Later that month he reiterated his concerns in front of the Senate Armed Services Committee.
"I think we're learning that we do need to take this seriously -- which we do," Coats said. "And shaping a policy and a plan to address this, I think, rises to a top priority."
But across the government, administration officials appear to be publicly confirming the concerns NSA Director Rogers expressed privately --Russia's attacks on American democracy aren't a top priority for Trump.
Former FBI Director James Comey, who was fired by Trump, testified earlier this month that during his nine private conversations with Trump, the President never asked about Russia's meddling in the election or what was being done to protect the country against future Russian interference.
"I don't recall a conversation like that," Comey told the Senate intelligence committee, shortly after his testimony describing a President who seemed much more interested in making sure that the public knew he wasn't personally under investigation as part of the Russia probe.
Attorney General Jeff Sessions testified that he had never received a briefing on Russia's election meddling efforts -- even before he officially recused himself from the collusion investigation.
Working around the President
Obama retaliated against Russia's interference in the election in January with a package of sanctions that included ejecting 35 Russian diplomats from the US, closing two Russian compounds and sanctioning two Russian intelligence services.
While the Trump administration has upheld those measures, it has not taken additional steps.
But lawmakers have tried. The Senate passed a bill to slap Russia with new sanctions for its election interference and the legislation has moved to the House, which would also need to pass it before it goes to Trump's desk. But congressional sources said the Trump administration is hoping to water down the sanctions package, which the White House is eyeing warily.
"I think our main concern overall with sanctions is how they -- how will the Congress craft them and any potential erosion of the executive branch's authority to implement them," Spicer said Friday.
There are also bipartisan efforts underway in Congress to develop a policy to prevent Russian meddling in future US elections.
Sen. Lindsey Graham, R-South Carolina, says he is working with Sen. Kirsten Gillibrand, D-New York, on legislation to create a 9/11-style commission to explore what happened in 2016 on the cyber front.
Graham tells CNN their idea is to create a commission made up of all experts -- no politicians. "We want to look at the vulnerabilities on cyber security and get policy recommendations from experts on how to harden our infrastructure," said Graham.

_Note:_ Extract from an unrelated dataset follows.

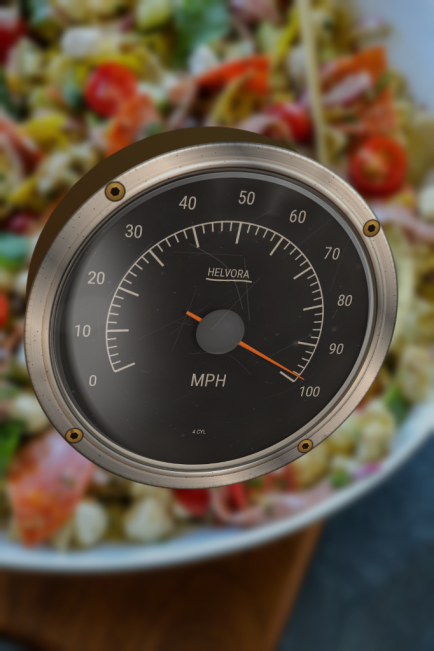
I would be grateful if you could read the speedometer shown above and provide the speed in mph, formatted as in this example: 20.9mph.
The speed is 98mph
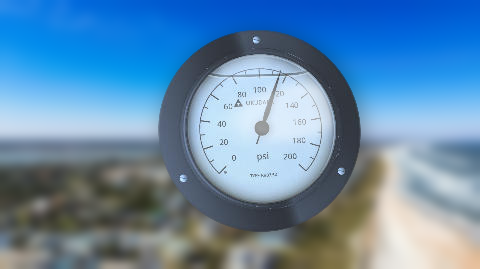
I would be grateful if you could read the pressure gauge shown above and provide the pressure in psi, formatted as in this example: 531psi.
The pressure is 115psi
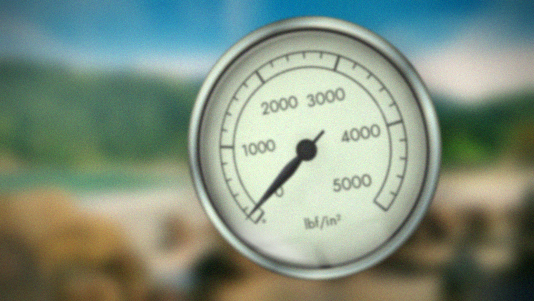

Meanwhile, top US cybersecurity leaders are taking action on their own to prevent future meddling.
"This is one of our highest priorities," Jeanette Manfra, one of the Department of Homeland Security's top officials handling cyber issues and a career civil servant said at a Senate hearing last week. "And I would also note that we're not just looking ahead to 2018, as election officials remind me, routinely, that elections are conducted on a regular basis. And so -- highest priority, sir."
Department of Homeland Security Secretary John Kelly said earlier this month that he would keep in place a decision to designate election systems as "critical infrastructure."
The designation means that the federal government will put more resources toward protecting election systems and voting machines. They'll get the same treatment as other "critical infrastructure" that is paramount to national security, like dams and the power grid.
Kelly's predecessor in the Obama administration, Jeh Johnson, made the change in January shortly before leaving office. Johnson testified last week that he wished he made the decision sooner -- before the 2016 election -- but that he backed down after resistance from the states.